Top of Provided information
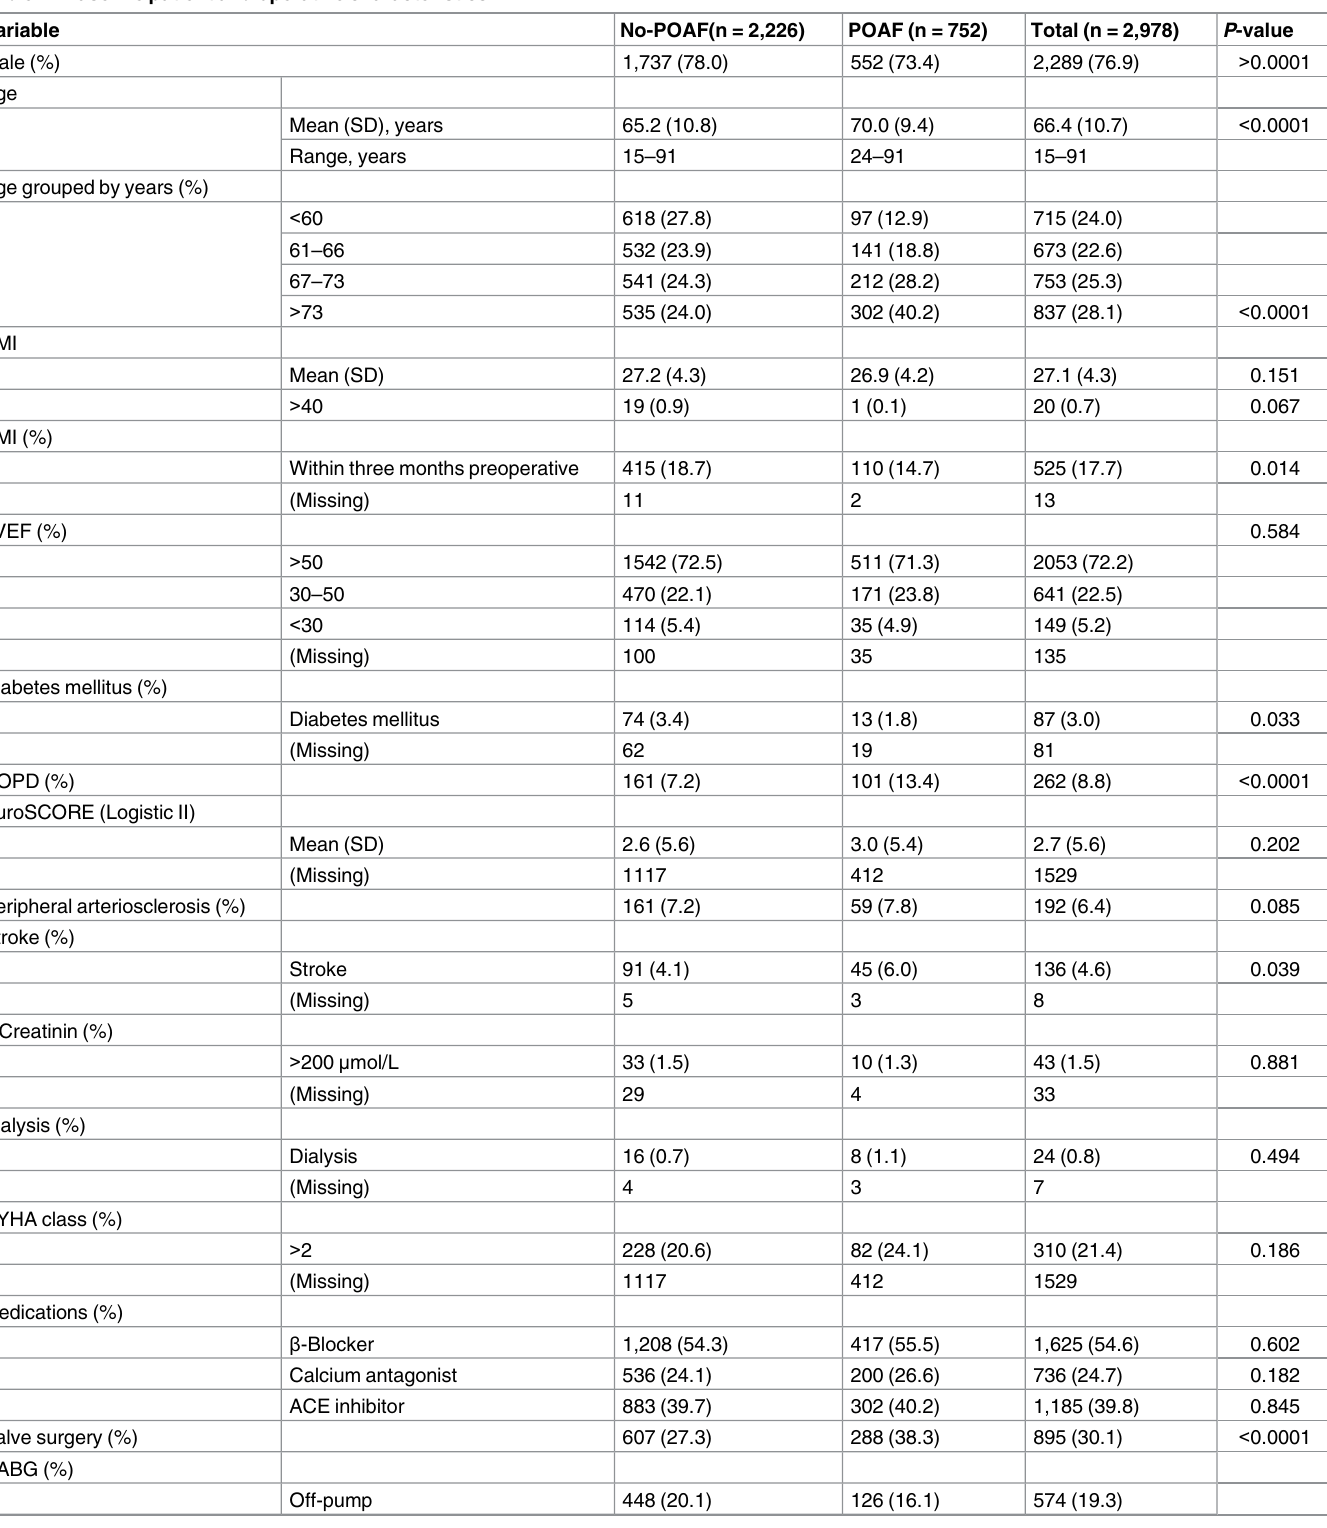
Table 1. Baseline patient and operative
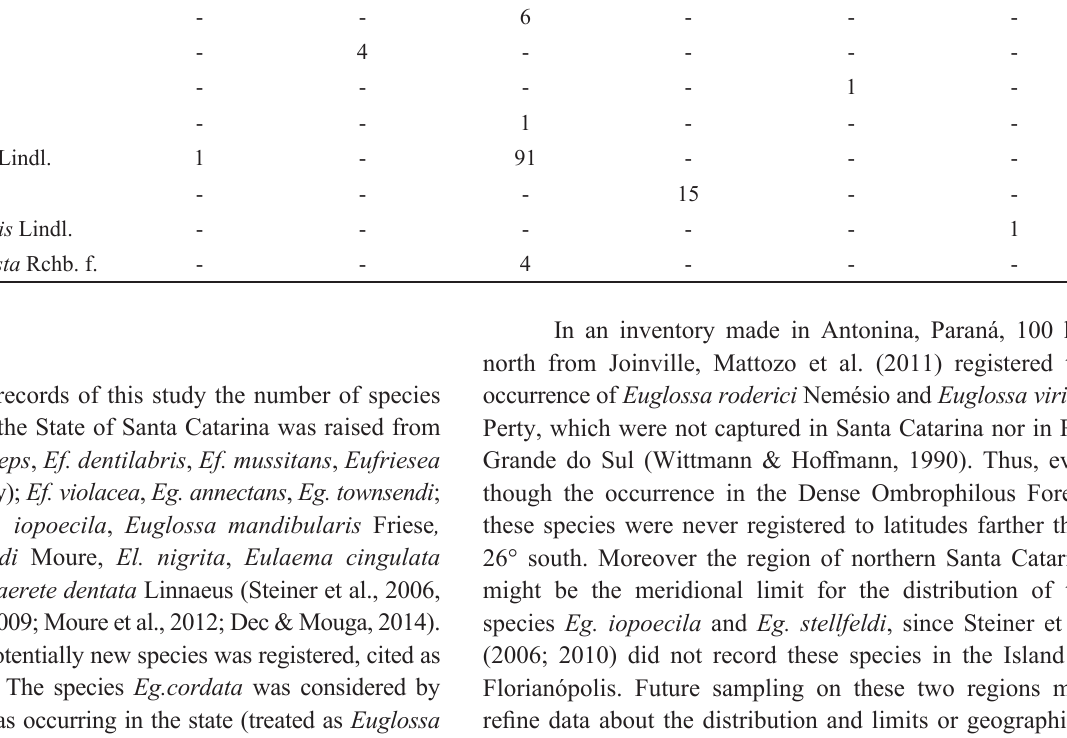
Table 4 . Number of orchid pollinaria recorded on Euglossini males captured in the six locations studied in the northern regions of Santa Catarina. Orchid species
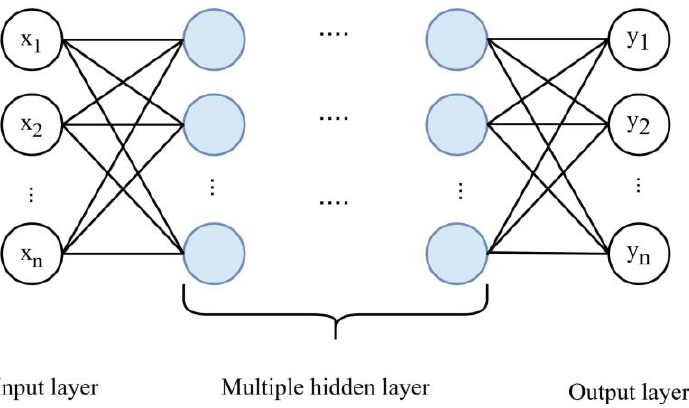
Figure 4. Architecture of DFCNN.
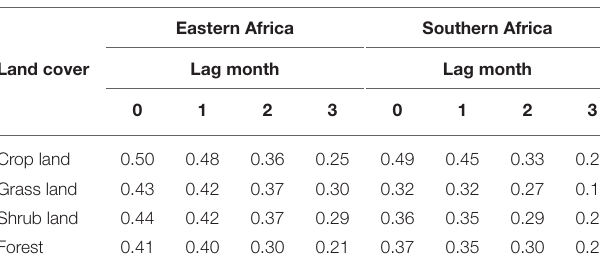
TABLE 2 | Correlation coefficients computed between root-zone soil moisture and NDVI anomalies for different land cover types over Eastern and Southern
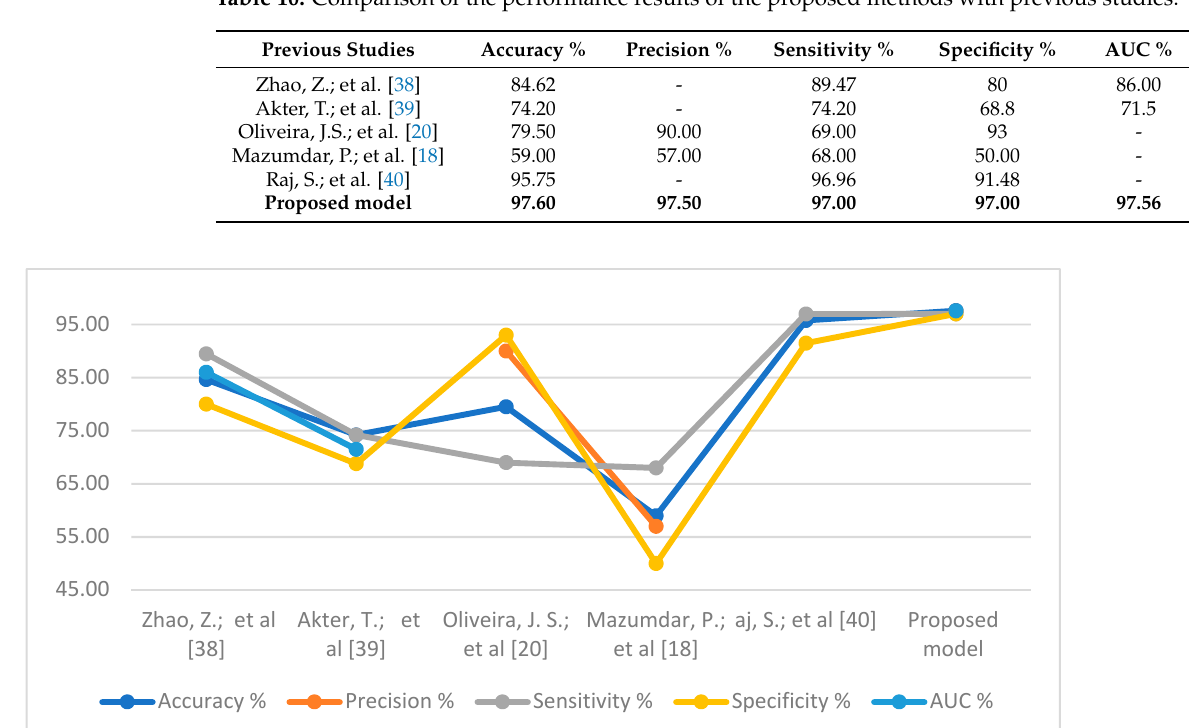
Table 10. Comparison of the performance results of the proposed methods with previous studies.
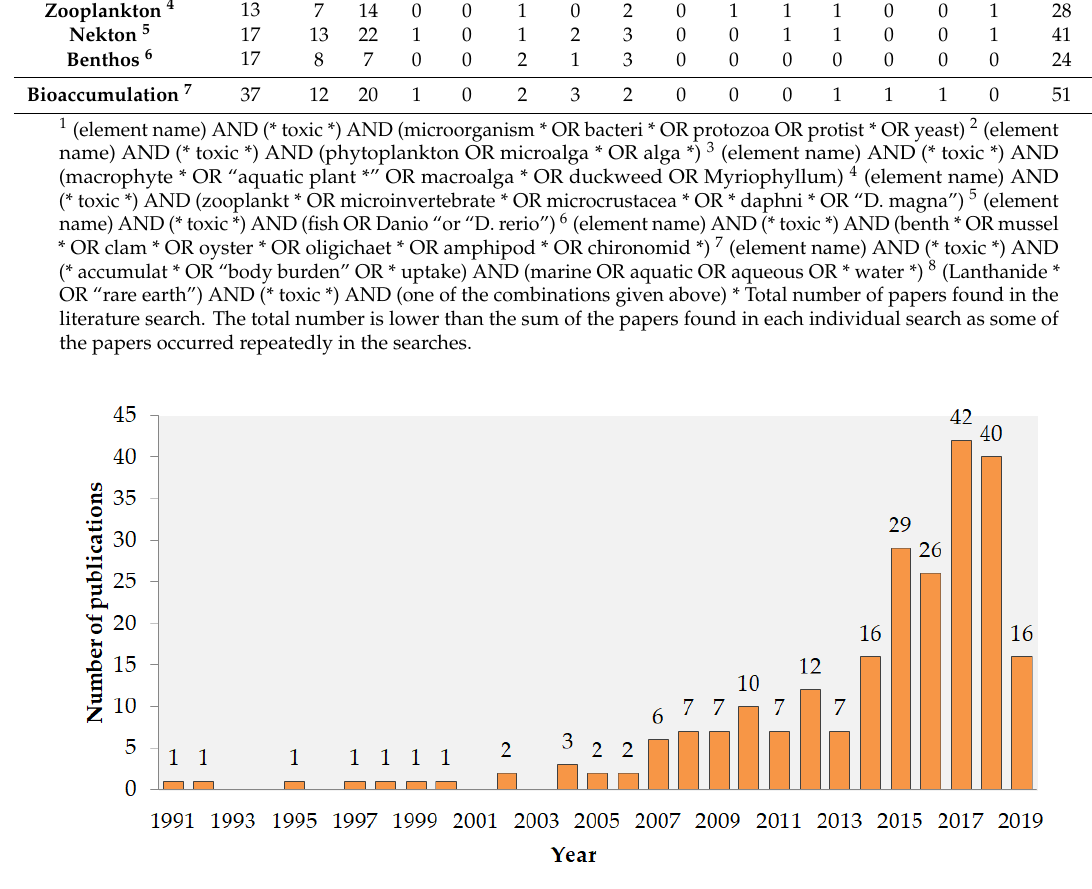
Figure 1. Evolution of information on environmental hazard of Ln according to the number of papers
Bottom of Provided information
Looking only at the entries, count the lines that contain the word "Figure", then state that count and nothing else.

2